▶ TASK DETAILS
Can you swap each "pose" in the material below for "view" and return the lines with nothing else changed?

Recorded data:
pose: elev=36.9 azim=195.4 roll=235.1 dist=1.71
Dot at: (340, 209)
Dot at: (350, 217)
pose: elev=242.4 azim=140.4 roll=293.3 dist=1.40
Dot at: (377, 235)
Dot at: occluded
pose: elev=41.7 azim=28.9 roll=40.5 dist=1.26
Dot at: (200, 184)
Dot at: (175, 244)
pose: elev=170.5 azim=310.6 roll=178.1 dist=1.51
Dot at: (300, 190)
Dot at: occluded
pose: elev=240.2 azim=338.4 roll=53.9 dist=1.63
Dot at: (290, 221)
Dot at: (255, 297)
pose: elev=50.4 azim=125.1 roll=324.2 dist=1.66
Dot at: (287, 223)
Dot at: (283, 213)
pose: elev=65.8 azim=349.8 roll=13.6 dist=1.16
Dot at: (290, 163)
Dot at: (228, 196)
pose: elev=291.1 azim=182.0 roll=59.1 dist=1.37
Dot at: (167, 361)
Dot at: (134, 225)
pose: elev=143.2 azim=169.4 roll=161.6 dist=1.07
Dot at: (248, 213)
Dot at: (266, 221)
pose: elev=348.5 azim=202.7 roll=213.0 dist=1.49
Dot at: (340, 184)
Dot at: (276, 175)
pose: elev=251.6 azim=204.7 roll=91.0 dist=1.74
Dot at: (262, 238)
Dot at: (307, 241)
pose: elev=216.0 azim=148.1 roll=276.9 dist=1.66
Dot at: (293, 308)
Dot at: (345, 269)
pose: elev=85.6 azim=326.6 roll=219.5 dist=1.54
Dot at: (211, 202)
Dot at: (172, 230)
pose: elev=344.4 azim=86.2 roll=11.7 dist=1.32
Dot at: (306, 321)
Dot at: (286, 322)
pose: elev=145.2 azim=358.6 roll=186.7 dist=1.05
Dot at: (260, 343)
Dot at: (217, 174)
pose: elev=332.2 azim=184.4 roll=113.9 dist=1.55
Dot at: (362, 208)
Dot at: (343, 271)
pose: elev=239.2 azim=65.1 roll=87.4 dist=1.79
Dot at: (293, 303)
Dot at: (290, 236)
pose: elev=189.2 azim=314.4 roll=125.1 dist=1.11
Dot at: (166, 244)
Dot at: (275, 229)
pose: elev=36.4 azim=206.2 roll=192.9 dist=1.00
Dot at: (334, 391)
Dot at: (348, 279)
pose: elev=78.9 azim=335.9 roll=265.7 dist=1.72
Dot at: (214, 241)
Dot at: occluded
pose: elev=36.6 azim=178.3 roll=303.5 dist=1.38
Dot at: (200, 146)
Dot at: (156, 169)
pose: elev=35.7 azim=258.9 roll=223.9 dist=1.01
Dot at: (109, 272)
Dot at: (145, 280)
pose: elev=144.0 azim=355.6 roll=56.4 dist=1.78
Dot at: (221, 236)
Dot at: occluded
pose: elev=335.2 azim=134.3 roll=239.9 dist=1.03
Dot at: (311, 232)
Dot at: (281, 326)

▶ ANSWER FOR THIS EXERCISE
view: elev=36.9 azim=195.4 roll=235.1 dist=1.71
Dot at: (340, 209)
Dot at: (350, 217)
view: elev=242.4 azim=140.4 roll=293.3 dist=1.40
Dot at: (377, 235)
Dot at: occluded
view: elev=41.7 azim=28.9 roll=40.5 dist=1.26
Dot at: (200, 184)
Dot at: (175, 244)
view: elev=170.5 azim=310.6 roll=178.1 dist=1.51
Dot at: (300, 190)
Dot at: occluded
view: elev=240.2 azim=338.4 roll=53.9 dist=1.63
Dot at: (290, 221)
Dot at: (255, 297)
view: elev=50.4 azim=125.1 roll=324.2 dist=1.66
Dot at: (287, 223)
Dot at: (283, 213)
view: elev=65.8 azim=349.8 roll=13.6 dist=1.16
Dot at: (290, 163)
Dot at: (228, 196)
view: elev=291.1 azim=182.0 roll=59.1 dist=1.37
Dot at: (167, 361)
Dot at: (134, 225)
view: elev=143.2 azim=169.4 roll=161.6 dist=1.07
Dot at: (248, 213)
Dot at: (266, 221)
view: elev=348.5 azim=202.7 roll=213.0 dist=1.49
Dot at: (340, 184)
Dot at: (276, 175)
view: elev=251.6 azim=204.7 roll=91.0 dist=1.74
Dot at: (262, 238)
Dot at: (307, 241)
view: elev=216.0 azim=148.1 roll=276.9 dist=1.66
Dot at: (293, 308)
Dot at: (345, 269)
view: elev=85.6 azim=326.6 roll=219.5 dist=1.54
Dot at: (211, 202)
Dot at: (172, 230)
view: elev=344.4 azim=86.2 roll=11.7 dist=1.32
Dot at: (306, 321)
Dot at: (286, 322)
view: elev=145.2 azim=358.6 roll=186.7 dist=1.05
Dot at: (260, 343)
Dot at: (217, 174)
view: elev=332.2 azim=184.4 roll=113.9 dist=1.55
Dot at: (362, 208)
Dot at: (343, 271)
view: elev=239.2 azim=65.1 roll=87.4 dist=1.79
Dot at: (293, 303)
Dot at: (290, 236)
view: elev=189.2 azim=314.4 roll=125.1 dist=1.11
Dot at: (166, 244)
Dot at: (275, 229)
view: elev=36.4 azim=206.2 roll=192.9 dist=1.00
Dot at: (334, 391)
Dot at: (348, 279)
view: elev=78.9 azim=335.9 roll=265.7 dist=1.72
Dot at: (214, 241)
Dot at: occluded
view: elev=36.6 azim=178.3 roll=303.5 dist=1.38
Dot at: (200, 146)
Dot at: (156, 169)
view: elev=35.7 azim=258.9 roll=223.9 dist=1.01
Dot at: (109, 272)
Dot at: (145, 280)
view: elev=144.0 azim=355.6 roll=56.4 dist=1.78
Dot at: (221, 236)
Dot at: occluded
view: elev=335.2 azim=134.3 roll=239.9 dist=1.03
Dot at: (311, 232)
Dot at: (281, 326)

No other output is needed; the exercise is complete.